RECORDS SUPPLIED –
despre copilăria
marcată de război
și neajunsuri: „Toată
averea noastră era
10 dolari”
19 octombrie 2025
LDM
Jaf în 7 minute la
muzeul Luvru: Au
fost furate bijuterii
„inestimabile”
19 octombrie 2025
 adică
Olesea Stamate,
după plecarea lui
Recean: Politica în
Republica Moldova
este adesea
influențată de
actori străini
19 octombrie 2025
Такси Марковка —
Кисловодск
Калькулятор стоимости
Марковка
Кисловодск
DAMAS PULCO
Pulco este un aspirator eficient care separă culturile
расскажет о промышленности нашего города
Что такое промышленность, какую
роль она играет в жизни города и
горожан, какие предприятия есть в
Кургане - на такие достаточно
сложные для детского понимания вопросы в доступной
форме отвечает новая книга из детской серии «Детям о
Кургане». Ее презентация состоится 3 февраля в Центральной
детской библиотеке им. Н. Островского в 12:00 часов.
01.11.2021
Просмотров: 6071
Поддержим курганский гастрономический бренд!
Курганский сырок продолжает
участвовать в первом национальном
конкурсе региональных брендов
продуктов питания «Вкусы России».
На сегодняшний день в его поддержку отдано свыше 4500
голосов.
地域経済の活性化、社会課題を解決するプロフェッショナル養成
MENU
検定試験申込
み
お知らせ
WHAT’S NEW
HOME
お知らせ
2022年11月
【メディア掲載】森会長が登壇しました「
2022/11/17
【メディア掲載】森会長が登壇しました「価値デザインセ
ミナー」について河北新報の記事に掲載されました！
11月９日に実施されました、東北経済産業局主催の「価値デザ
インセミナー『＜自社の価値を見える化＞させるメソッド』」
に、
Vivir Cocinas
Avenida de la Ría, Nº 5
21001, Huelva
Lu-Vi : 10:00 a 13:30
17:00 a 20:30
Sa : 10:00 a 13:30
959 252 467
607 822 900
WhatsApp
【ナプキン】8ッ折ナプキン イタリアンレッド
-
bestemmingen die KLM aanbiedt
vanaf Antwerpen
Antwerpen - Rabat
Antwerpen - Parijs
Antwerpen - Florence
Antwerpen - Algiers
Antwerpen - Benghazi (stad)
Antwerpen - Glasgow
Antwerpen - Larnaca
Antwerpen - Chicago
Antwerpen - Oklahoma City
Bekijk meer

WHAT YOU WILL DO –
Extract all lines of the records above that include "Antwerpen".

FINISHED TASK –
vanaf Antwerpen
Antwerpen - Rabat
Antwerpen - Parijs
Antwerpen - Florence
Antwerpen - Algiers
Antwerpen - Benghazi (stad)
Antwerpen - Glasgow
Antwerpen - Larnaca
Antwerpen - Chicago
Antwerpen - Oklahoma City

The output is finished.